Der Fahrer nickte. »Ja. Aber zum Glück kommen jetzt die Polizisten aus Baden-Württemberg, um die hiesigen Kräfte zu unterstützen. Es ist nichts vorgefallen, was einem ernsthaft Sorgen bereiten müsste.«
Nach einer Pause von mehreren Minuten, in der sich der Fahrer geschickt durch ein Gewirr kleiner Straßen bewegte, hob der Kapitän wieder zu sprechen an.

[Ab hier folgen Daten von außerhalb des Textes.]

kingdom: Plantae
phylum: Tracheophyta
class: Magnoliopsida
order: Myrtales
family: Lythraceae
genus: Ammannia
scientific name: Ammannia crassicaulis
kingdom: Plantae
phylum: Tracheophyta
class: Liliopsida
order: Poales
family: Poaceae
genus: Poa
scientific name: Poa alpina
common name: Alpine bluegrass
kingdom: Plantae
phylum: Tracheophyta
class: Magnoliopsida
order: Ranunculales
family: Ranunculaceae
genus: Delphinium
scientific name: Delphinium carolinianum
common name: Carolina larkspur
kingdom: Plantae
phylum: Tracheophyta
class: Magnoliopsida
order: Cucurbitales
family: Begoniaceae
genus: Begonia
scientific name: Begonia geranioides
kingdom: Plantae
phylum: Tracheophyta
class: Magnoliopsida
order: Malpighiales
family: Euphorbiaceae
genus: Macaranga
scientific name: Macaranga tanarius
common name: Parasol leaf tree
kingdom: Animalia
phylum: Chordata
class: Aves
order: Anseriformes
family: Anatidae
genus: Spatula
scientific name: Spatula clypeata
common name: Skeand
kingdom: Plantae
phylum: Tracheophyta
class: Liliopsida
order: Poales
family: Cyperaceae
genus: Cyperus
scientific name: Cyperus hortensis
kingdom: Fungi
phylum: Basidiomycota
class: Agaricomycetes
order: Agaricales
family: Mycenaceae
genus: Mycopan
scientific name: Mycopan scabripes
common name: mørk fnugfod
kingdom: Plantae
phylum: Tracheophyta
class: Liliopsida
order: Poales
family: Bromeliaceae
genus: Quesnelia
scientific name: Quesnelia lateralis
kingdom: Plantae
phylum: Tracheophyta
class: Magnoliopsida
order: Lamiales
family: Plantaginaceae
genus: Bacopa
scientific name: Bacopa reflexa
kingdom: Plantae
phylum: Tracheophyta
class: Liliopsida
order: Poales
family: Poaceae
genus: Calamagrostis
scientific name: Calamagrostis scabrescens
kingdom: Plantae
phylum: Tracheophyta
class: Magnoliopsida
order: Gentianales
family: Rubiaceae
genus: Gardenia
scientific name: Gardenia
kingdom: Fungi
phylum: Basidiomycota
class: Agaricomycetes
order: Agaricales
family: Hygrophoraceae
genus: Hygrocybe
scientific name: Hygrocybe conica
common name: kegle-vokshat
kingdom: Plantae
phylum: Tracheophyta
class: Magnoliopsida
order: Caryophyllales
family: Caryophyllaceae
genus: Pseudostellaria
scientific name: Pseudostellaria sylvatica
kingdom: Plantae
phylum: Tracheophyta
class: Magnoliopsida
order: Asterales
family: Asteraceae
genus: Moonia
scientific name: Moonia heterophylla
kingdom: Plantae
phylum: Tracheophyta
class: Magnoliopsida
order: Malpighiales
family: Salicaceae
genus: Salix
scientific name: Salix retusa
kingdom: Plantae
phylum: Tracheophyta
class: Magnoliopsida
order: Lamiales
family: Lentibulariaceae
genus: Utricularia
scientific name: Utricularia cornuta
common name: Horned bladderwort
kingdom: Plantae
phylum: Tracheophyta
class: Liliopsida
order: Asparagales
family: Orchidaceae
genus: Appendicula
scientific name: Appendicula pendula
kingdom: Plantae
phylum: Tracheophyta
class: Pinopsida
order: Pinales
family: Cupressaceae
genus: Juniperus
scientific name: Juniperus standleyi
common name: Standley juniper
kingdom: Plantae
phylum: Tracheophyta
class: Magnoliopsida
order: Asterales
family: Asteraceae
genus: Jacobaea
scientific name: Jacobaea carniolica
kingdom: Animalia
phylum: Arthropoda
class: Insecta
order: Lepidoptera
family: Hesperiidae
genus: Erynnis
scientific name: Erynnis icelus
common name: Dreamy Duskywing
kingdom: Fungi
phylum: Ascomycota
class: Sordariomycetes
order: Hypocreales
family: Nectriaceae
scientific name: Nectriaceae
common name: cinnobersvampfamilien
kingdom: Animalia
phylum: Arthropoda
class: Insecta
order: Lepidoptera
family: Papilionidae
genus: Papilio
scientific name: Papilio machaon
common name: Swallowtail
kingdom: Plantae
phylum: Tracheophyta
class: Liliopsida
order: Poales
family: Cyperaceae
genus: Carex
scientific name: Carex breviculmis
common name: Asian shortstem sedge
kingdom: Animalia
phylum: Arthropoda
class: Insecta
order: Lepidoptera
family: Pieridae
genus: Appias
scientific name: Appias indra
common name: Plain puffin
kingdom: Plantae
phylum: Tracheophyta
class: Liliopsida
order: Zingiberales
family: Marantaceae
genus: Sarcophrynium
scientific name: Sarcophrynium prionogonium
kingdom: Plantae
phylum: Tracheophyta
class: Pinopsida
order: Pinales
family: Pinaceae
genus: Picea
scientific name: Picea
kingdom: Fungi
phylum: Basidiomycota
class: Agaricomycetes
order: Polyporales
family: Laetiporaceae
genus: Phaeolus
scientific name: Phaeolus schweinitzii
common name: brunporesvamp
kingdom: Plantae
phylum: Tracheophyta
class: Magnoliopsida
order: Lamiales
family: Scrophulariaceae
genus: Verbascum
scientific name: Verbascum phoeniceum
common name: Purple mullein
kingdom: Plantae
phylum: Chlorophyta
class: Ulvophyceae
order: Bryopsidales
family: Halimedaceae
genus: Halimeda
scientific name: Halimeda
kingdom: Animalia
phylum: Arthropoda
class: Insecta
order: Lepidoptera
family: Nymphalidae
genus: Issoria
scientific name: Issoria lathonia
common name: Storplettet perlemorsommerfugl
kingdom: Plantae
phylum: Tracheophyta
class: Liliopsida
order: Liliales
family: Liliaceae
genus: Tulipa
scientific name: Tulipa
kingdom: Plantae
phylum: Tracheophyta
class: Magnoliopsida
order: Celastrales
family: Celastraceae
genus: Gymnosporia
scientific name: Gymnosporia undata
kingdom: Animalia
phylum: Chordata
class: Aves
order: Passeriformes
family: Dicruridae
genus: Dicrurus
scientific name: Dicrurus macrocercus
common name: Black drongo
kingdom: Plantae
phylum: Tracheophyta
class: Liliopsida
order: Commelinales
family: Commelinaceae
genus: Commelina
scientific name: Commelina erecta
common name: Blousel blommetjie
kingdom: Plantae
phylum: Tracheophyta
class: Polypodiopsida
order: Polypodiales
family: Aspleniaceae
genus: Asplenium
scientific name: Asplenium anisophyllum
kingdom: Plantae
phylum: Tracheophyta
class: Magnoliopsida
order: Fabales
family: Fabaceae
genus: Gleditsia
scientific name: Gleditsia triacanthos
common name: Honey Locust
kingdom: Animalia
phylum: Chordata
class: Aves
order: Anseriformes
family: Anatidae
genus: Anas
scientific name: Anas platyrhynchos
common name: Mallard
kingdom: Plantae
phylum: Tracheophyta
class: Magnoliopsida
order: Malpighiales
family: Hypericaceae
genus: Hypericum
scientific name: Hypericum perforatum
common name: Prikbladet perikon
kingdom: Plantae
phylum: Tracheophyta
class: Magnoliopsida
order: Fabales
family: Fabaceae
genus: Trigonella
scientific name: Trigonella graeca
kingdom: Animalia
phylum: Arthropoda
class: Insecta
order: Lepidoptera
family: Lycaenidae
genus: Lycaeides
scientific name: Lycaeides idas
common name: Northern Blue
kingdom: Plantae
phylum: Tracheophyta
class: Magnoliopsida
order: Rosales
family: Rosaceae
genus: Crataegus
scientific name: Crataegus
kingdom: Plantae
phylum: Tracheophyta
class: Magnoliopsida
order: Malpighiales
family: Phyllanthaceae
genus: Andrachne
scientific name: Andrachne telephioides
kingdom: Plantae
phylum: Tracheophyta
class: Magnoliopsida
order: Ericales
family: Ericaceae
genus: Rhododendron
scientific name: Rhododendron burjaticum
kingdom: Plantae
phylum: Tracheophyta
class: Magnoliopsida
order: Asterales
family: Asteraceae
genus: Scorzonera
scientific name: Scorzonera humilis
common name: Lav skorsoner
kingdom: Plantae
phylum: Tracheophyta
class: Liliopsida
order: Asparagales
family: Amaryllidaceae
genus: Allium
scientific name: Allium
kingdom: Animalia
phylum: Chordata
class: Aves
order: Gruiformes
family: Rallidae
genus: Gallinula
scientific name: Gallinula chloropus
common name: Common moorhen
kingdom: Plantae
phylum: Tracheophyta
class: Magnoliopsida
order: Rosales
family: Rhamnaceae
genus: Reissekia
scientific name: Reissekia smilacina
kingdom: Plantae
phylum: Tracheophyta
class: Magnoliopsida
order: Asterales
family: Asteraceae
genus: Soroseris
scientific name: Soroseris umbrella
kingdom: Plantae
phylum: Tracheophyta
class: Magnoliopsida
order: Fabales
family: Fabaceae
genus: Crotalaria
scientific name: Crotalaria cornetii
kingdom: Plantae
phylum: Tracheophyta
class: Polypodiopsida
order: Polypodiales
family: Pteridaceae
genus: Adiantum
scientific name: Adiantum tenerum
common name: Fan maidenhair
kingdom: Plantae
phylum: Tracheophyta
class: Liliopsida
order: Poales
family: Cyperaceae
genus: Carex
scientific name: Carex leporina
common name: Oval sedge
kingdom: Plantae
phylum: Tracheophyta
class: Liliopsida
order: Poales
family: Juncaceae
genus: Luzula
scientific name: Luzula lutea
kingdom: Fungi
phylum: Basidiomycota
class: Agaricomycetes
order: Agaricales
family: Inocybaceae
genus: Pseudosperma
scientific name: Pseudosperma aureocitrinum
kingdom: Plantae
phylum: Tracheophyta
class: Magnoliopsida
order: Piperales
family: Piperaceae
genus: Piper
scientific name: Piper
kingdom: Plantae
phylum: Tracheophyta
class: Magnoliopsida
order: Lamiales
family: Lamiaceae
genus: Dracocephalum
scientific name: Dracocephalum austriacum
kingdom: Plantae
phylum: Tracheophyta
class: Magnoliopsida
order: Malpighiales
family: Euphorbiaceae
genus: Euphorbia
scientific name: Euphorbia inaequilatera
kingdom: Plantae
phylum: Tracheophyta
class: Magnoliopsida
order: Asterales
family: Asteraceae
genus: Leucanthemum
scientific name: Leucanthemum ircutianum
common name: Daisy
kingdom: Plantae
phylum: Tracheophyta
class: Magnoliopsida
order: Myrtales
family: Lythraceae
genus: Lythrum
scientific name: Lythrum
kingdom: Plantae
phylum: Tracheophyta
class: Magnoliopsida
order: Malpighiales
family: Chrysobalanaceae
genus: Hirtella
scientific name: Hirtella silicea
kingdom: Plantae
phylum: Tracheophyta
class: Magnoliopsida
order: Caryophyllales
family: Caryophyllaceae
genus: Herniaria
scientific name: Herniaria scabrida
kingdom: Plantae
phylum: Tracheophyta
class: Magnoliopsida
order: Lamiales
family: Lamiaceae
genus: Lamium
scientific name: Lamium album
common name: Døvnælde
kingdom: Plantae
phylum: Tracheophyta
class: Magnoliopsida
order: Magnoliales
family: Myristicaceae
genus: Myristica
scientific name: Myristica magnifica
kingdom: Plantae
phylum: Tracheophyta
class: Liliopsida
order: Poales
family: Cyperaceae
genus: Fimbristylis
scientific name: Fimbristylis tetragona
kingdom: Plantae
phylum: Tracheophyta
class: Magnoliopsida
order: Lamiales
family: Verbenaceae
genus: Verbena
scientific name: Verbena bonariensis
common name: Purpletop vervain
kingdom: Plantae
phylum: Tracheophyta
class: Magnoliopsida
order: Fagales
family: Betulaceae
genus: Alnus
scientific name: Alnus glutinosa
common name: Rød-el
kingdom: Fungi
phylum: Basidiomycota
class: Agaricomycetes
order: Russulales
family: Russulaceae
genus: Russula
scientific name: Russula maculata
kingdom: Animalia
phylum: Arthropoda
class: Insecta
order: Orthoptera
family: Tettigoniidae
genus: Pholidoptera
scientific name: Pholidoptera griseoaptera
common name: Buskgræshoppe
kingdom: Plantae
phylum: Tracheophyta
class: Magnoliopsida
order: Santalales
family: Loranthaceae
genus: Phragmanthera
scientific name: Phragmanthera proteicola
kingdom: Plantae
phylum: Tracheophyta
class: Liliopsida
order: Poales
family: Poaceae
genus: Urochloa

»Was hat sich in der Frage meiner Unterbringung ergeben?«
»Zunächst war für Sie ein Zimmer im Gästehaus der bayerischen Staatsregierung vorgesehen. Das hat aber irgendjemand abgelehnt. Viel zu öffentlich und auffällig, hieß es. Danach haben wir übernommen. Es war gar nicht so einfach, ein freies Bett für Sie zu organisieren. Doch wir haben ein kleines Innenstadthotel gefunden. Da sind einige Reservierungen für heute abgesagt worden. Die Gäste können die Stadt ja per Flugzeug nicht mehr erreichen. Außerdem wollten die meisten eh auf die Wiesn. Und das fällt wohl bis auf weiteres flach.«
»Nicht für mich. Ich würde Sie bitten, mich gleich zur Theresienwiese zu fahren. Ich möchte mir die Sache unverzüglich selbst ansehen, bevor ich mich ein wenig ausruhe. Meinen Sie, das ist möglich?«
»Möglich schon. Aber es wird eine ganze Weile dauern. Um die Theresienwiese herum ist alles von Fernsehsendern und Polizei zugestellt. Wir werden einige Zeit brauchen, um dorthin zu gelangen.«
»Auch um diese Uhrzeit? Na ja, wir haben wohl keine andere Wahl.« Eine Pause folgte. »Ist mein Gepäck schon da?«
»Nein, noch nicht. Wird aber sofort in Ihr Hotel gebracht, wenn es eintrifft.«
»Sehr gut. Und jetzt möchte ich zur Theresienwiese.«
*
Je mehr sich der Wagen dem Festgelände näherte, desto gespenstischer wurde die Szenerie. Die Lichtkegel starker Scheinwerfer schnitten durch die Dunkelheit. Straßensperren der Polizei leiteten den Verkehr um. Kamerawagen mit Hebebühnen standen an den Metallzäunen und versuchten, Bilder von der Theresienwiese aufzunehmen. Auf dem Bavariaring reihten sich die Rettungswagen aneinander.
Auch die Polizisten, die im Einsatz waren, sahen in der Nähe des Oktoberfestes martialischer aus.